-LES DEUX FRERES
Deux freres entrerent en meme temps dans un college de France; ils
se ressemblaient si parfaitement quant a la taille et aux traits du
visage, qu'il fallait les avoir vus souvent pour les distinguer l'un
de l'autre: mais ils etaient bien differents de caractere: l'aine
n'avait presque aucun sentiment de religion; le cadet etait d'une
piete angelique. On ne saurait imaginer tous les moyens que sa charite
lui suggera pour gagner son frere. C'etait peu pour lui de lui
accorder ce qu'il demandait; il allait au-devant de tout ce qui
pouvait lui etre agreable; il se privait, en sa faveur, de tout
l'argent qu'on lui accordait pour ses menus plaisirs. On leur donna a
tous deux un costume neuf de tres grand prix; l'aine, en peu de temps,
mit le sien en mauvais etat; celui du cadet etait encore tres propre.
Ne sachant plus quel present faire a son frere, il imagina de lui
donner son habit.
"Vous etes mon aine, lui dit-il, il convient que vous soyez mieux
habille que moi: votre habit est gate; si le mien vous fait plaisir,
je vous le donnerai, on n'en saura rien chez nous."
L'offre est aussitot acceptee et l'echange fait.
Quelques jours apres, le pieux enfant appelle son frere et lui dit
qu'il avait quelque chose a lui communiquer.
"Auriez-vous encore un habit a me donner? lui dit celui-ci.
--Oui, lui repond l'enfant, et un bien plus precieux que celui que je
vous ai donne dernierement; allez demain a confesse; reconciliez-vous
avec Dieu, c'est lui-meme qui vous en revetira.

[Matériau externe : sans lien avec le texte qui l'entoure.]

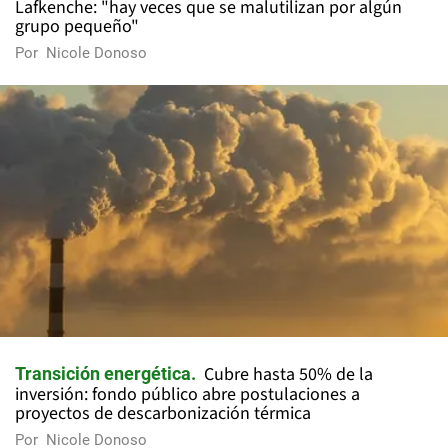
Lafkenche: "hay veces que se malutilizan por algún
grupo pequeño"
Por
Nicole Donoso
Cubre hasta 50% de la
Transición energética
inversión: fondo público abre postulaciones a
proyectos de descarbonización térmica
Por
Nicole Donoso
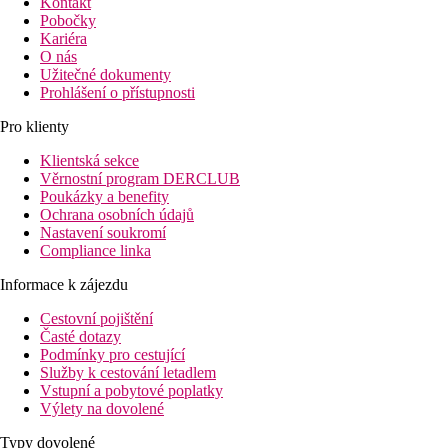
Kontakt
Pobočky
Kariéra
O nás
Užitečné dokumenty
Prohlášení o přístupnosti
Pro klienty
Klientská sekce
Věrnostní program DERCLUB
Poukázky a benefity
Ochrana osobních údajů
Nastavení soukromí
Compliance linka
Informace k zájezdu
Cestovní pojištění
Časté dotazy
Podmínky pro cestující
Služby k cestování letadlem
Vstupní a pobytové poplatky
Výlety na dovolené
Typy dovolené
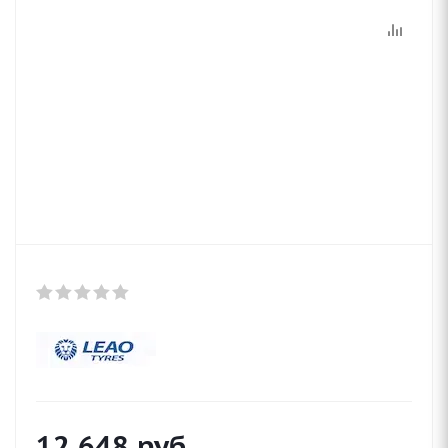
12 648
руб.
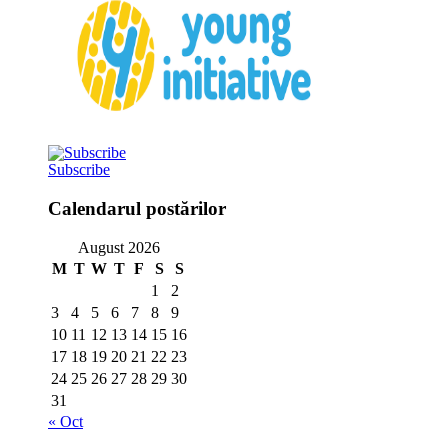
Subscribe
Calendarul postărilor
August 2026
M
T
W
T
F
S
S
1
2
3
4
5
6
7
8
9
10
11
12
13
14
15
16
17
18
19
20
21
22
23
24
25
26
27
28
29
30
31
« Oct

--A confesse, repondit l'autre, vraiment j'y vais assez souvent; si,
cependant, il ne faut que cela pour vous contenter, j'irai bien encore
demain, mais je ne vous garantis pas que j'en deviendrai meilleur.

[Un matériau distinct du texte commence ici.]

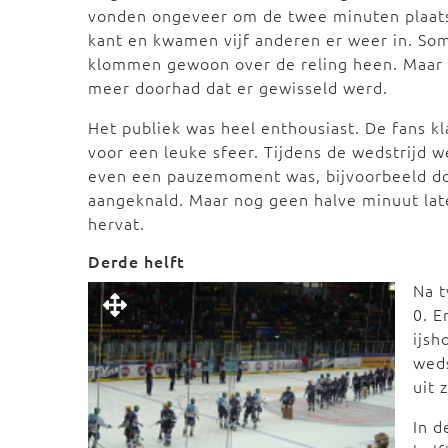
vonden ongeveer om de twee minuten plaats!
kant en kwamen vijf anderen er weer in. So
klommen gewoon over de reling heen. Maar he
meer doorhad dat er gewisseld werd.
Het publiek was heel enthousiast. De fans 
voor een leuke sfeer. Tijdens de wedstrijd w
even een pauzemoment was, bijvoorbeeld doo
aangeknald. Maar nog geen halve minuut lat
hervat.
Derde helft
Na t
0. E
ijsh
weds
uit 
In d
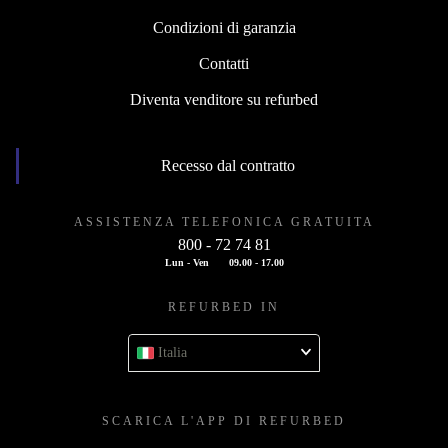
Condizioni di garanzia
Contatti
Diventa venditore su refurbed
Recesso dal contratto
ASSISTENZA TELEFONICA GRATUITA
800 - 72 74 81
Lun - Ven
09.00 - 17.00
REFURBED IN
Italia
SCARICA L'APP DI REFURBED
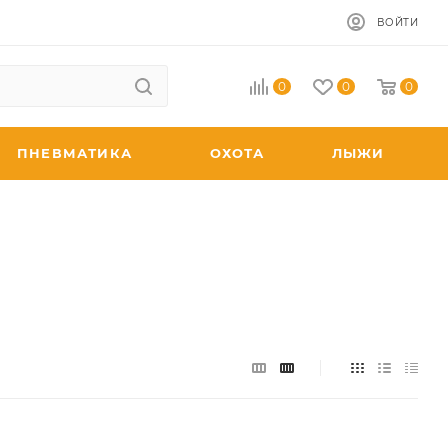
ВОЙТИ
0
0
0
ПНЕВМАТИКА
ОХОТА
ЛЫЖИ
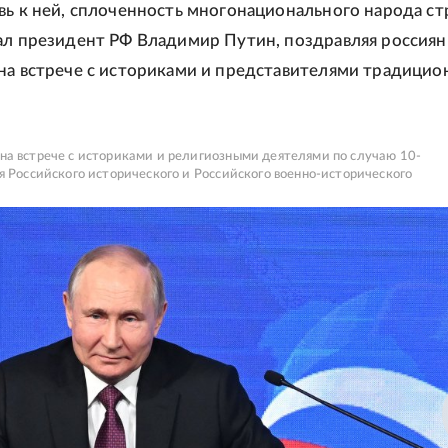
вь к ней, сплоченность многонационального народа ст
ал президент РФ Владимир Путин, поздравляя россиян
на встрече с историками и представителями традици
а встрече с историками и религиозными деятелями по случаю 10-
я Российского исторического и Российского военно-исторического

--Promettez-moi au moins, repliqua le cadet, que vous ferez pendant
deux jours quelques efforts pour le devenir."
L'aine le lui promit.
Le lendemain, ils allerent tous deux a confesse; ils avaient le meme
confesseur. Le cadet se confessa le premier, et se retira devant le
Saint-Sacrement, pour demander a Dieu qu'il lui plut de toucher son
frere. L'aine raconta depuis, qu'en entrant au confessionnal, tout ce
que son frere avait fait pour lui se presentant a son esprit, il eut
honte de lui-meme, et ne fut plus maitre de retenir ses larmes. Il
dit a son confesseur qu'il voulait bien sincerement se convertir et
consoler son frere des chagrins qu'il lui avait causes jusqu'alors.